À noter qu’avec Yves Saint Laurent, il est l’un des premiers à faire défiler des mannequins à la peau noire. Les stars de l’époque sont séduites par la modernité du propos. Anouk Aimée, Françoise Hardy ou encore Brigitte Bardot plébiscitent la marque. Paco Rabanne collabore aussi avec l’industrie du cinéma. On se souvient de Jane Fonda moulée dans son costume métallisé pour les besoins du film Barbarella (1968) devant la caméra de Roger Vadim – une pièce conservée aujourd’hui au MoMA à New York.
En mode expérimental
Preuve est faite que métallerie et glamour peuvent rimer. Toutefois, les tenants d’une mode plus traditionnelle ne comprennent pas ce vestiaire qu’ils jugent trop lourd et inconfortable (certaines robes pouvant peser jusqu’à 8 kilos). Qu’importe, Paco Rabanne continue d’expérimenter et d’innover (des modèles fluorescents, en plastique moulé, en catadioptres orangés, d’autres faits de caches de diapositives et des robes de mariée en kit) et se diversifie en parallèle, entre débuts dans la parfumerie (en association avec le groupe catalan Puig) et lancement du prêt-à-porter masculin et féminin.

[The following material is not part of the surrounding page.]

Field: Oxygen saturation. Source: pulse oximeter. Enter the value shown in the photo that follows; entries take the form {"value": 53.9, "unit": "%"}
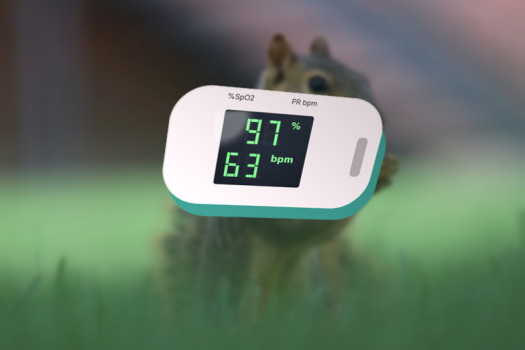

Le succès est au rendez-vous : les jus s’arrachent – à commencer par Calandre, puis XS et Paco, avant One Million – et le créateur, qui se décrit davantage comme un artisan, est récompensé d’un Dé d’or pour sa collection haute couture printemps-été en 1990. À partir de 1999, il se retire progressivement des podiums, quittant d’abord la haute couture, puis le prêt-à-porter – la marque poursuit son œuvre aujourd’hui sous la houlette du designer breton Julien Dossena. Passionné de sciences occultes, c’est sur un autre terrain que le couturier fera ensuite parler de lui.
Nostradamus de la mode
Multipliant les apparitions sur les plateaux de télévision pour faire le récit de ses vies antérieures, il annoncera tour à tour le crash de la station spatiale MIR sur Paris et l’apocalypse dans le sud-ouest de la France prévue le 11 août 1999 à 11 h 22. Autant de fausses prédictions, reprises dans son ouvrage Feu du ciel (1999), qui l’inciteront par la suite à la discrétion médiatique. Souvent cité par une galaxie de designers venus après lui (Martin Margiela en tête), force est de reconnaître que Paco Rabanne aura tout de même été visionnaire sur le terrain de la mode : entre pratique de l’upcycling avant l’heure, diversité des castings et défilés pensés comme des performances.